● **Task to carry out**
Within the listing below, please copy exactly the lines between the line holding "Event # 19-0: Asphalt Paving Project MCDOT" and the line holding "Condition must be new (in the box).", inclusive.

● **Task inputs**
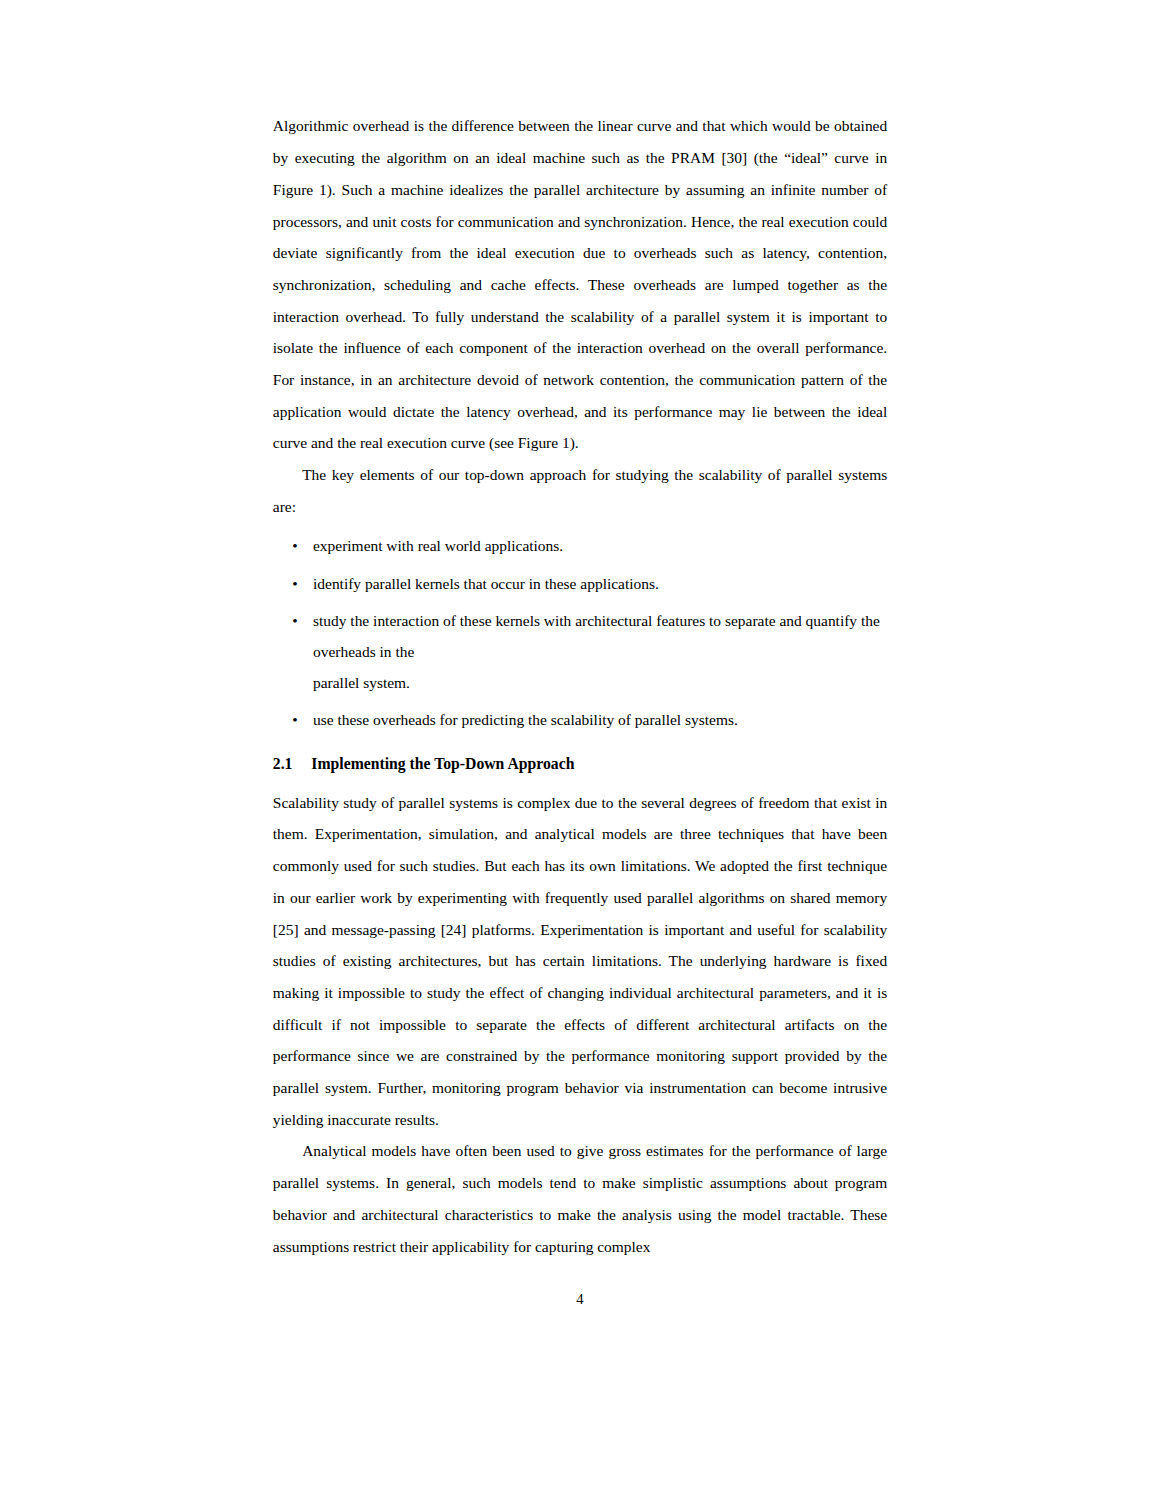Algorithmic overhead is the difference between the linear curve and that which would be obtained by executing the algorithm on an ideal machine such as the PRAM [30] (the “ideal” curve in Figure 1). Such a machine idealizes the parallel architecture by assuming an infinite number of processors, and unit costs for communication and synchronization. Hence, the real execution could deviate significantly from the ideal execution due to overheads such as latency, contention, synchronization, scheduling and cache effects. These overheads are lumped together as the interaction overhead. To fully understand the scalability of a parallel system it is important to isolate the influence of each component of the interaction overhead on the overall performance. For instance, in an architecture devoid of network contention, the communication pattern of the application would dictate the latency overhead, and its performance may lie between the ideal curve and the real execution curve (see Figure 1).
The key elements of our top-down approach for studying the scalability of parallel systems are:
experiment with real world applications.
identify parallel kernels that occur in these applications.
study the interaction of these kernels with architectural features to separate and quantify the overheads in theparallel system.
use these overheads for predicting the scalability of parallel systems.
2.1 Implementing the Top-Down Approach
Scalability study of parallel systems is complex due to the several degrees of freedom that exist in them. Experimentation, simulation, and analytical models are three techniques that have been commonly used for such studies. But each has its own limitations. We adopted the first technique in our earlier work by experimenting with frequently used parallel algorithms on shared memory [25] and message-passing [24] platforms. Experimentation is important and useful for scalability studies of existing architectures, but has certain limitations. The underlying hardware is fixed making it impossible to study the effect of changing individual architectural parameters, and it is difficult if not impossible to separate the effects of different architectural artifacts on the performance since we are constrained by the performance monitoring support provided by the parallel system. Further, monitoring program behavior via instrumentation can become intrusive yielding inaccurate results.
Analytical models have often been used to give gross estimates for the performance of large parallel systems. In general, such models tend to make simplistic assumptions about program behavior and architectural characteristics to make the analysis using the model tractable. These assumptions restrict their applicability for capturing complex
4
==
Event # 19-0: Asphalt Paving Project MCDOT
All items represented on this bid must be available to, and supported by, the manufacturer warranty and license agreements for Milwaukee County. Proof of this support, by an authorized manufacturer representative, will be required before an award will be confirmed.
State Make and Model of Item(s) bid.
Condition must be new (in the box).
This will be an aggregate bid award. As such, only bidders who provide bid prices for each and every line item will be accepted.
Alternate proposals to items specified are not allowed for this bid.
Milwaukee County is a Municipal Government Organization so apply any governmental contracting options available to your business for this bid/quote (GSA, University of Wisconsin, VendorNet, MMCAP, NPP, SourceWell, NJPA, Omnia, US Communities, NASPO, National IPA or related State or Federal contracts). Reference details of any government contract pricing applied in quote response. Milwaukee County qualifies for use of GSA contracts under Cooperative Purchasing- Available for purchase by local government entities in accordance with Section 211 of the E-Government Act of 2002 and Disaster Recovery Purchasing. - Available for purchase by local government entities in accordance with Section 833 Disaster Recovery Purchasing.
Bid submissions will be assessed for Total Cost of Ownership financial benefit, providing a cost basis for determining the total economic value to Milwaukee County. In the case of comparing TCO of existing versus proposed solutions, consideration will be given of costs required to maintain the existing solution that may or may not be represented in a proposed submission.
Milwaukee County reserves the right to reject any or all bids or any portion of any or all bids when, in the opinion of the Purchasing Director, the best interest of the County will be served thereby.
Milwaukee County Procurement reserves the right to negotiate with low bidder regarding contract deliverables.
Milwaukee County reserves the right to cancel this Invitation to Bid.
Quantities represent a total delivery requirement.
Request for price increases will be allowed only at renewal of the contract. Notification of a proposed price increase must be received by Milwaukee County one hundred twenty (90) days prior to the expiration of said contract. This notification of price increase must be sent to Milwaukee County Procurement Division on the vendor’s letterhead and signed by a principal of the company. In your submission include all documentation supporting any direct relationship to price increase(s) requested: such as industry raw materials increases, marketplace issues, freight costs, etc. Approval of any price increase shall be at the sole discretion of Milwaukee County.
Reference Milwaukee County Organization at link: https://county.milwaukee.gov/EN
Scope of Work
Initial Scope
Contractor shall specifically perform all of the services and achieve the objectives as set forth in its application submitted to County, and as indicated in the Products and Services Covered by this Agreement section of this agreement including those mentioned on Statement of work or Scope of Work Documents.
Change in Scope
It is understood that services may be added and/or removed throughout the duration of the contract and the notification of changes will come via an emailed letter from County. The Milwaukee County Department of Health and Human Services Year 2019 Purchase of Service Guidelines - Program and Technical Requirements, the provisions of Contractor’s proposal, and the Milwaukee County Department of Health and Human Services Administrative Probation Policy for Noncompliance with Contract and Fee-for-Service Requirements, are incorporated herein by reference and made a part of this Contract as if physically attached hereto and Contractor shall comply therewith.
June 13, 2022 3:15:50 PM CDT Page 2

● **Output for this task**
Event # 19-0: Asphalt Paving Project MCDOT
All items represented on this bid must be available to, and supported by, the manufacturer warranty and license agreements for Milwaukee County. Proof of this support, by an authorized manufacturer representative, will be required before an award will be confirmed.
State Make and Model of Item(s) bid.
Condition must be new (in the box).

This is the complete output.